After 30-40 minutes, Rogozov started to take short breaks because of general weakness and vertigo. Finally, he removed the severely affected appendix. He applied antibiotics in the peritoneal cavity and closed the wound. The operation itself lasted an hour and 45 minutes. Partway through, the helping team took photographs of the operation.
“I worked without gloves. It was hard to see. The mirror helps, but it also hinders—after all, it’s showing things backward. I work mainly by touch. The bleeding is quite heavy, but I take my time—I try to work surely.
Opening the peritoneum, I injured the blind gut and had to sew it up. Suddenly it flashed through my mind: there are more injuries here and I didn’t notice them… I grow weaker and weaker, my head starts to spin. Every 4-5 minutes I rest for 20-25 seconds.
Finally, here it is, the cursed appendage! With horror, I notice the dark stain at its base. That means just a day longer and it would have burst and… At the worst moment of removing the appendix, I flagged: my heart seized up and noticeably slowed; my hands felt like rubber. Well, I thought, it’s going to end badly.

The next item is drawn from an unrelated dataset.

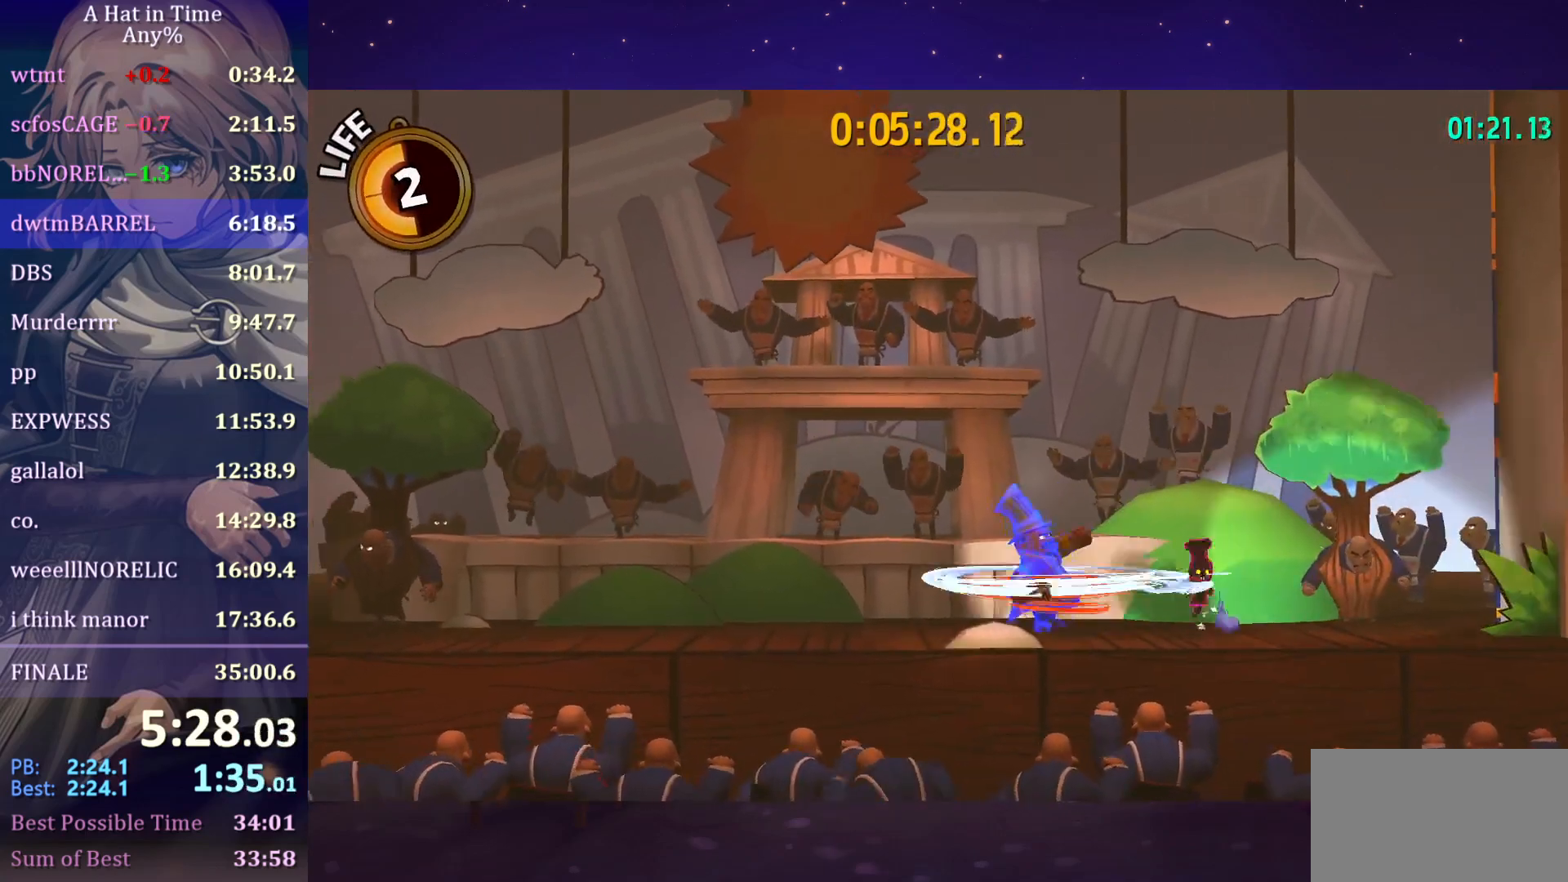
{"keys": ["a", "space"], "mouse": [], "mouse_move": "still", "events": [[100, "space", "up"], [200, "space", "down"], [300, "ctrl", "down"], [350, "space", "up"], [500, "ctrl", "up"], [500, "space", "down"]]}
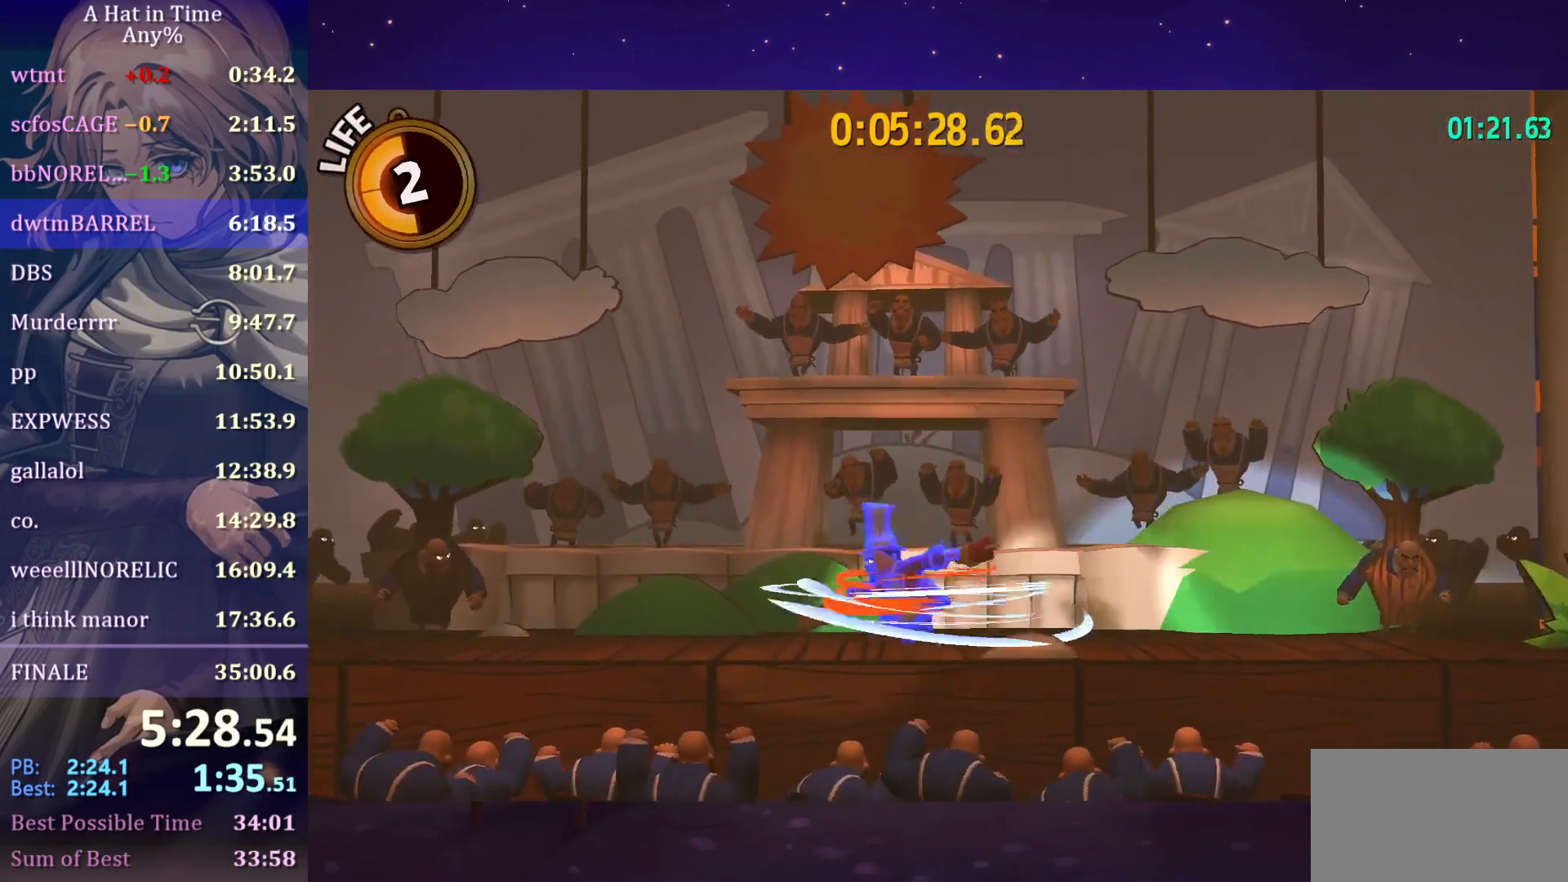
{"keys": ["d"], "mouse": [], "mouse_move": "still", "events": [[33, "mouse_left", "down"], [133, "mouse_left", "up"], [133, "space", "up"], [167, "mouse_left", "down"], [317, "mouse_left", "up"], [450, "a", "up"], [500, "d", "down"]]}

And all that was left was removing the appendix… And then I realized that, basically, I was already saved”.
After the operation gradual improvement occurred in the signs of peritonitis and in the general condition of Rogozov. Body temperature returned to normal after five days, and the stitches were removed seven days after the operation.
He resumed his regular duties in about two weeks. The self-surgery captured the imagination of the Soviet public at the time. In 1961 he was awarded the Order of the Red Banner of Labour.
Rogozov’s self-operation remains an example of determination and the human will for life. In later years Rogozov himself rejected all glorification of his deed. When thoughts like these were put to him, he usually answered with a smile and the words: “A job like any other, a life like any other”.
In October 1962 Rogozov returned to Leningrad and started working on an MD at his alma mater. In September 1966 he defended an MD thesis titled “Resection of the esophagus for treating esophageal cancer”. He later worked as a doctor in various hospitals in Saint Petersburg.
From 1986 to 2000 he served as the head of the surgery department of Saint Petersburg Research Institute for Tubercular Pulmonology. Rogozov died in 2000, aged 66, in Saint Petersburg, Russia, from lung cancer.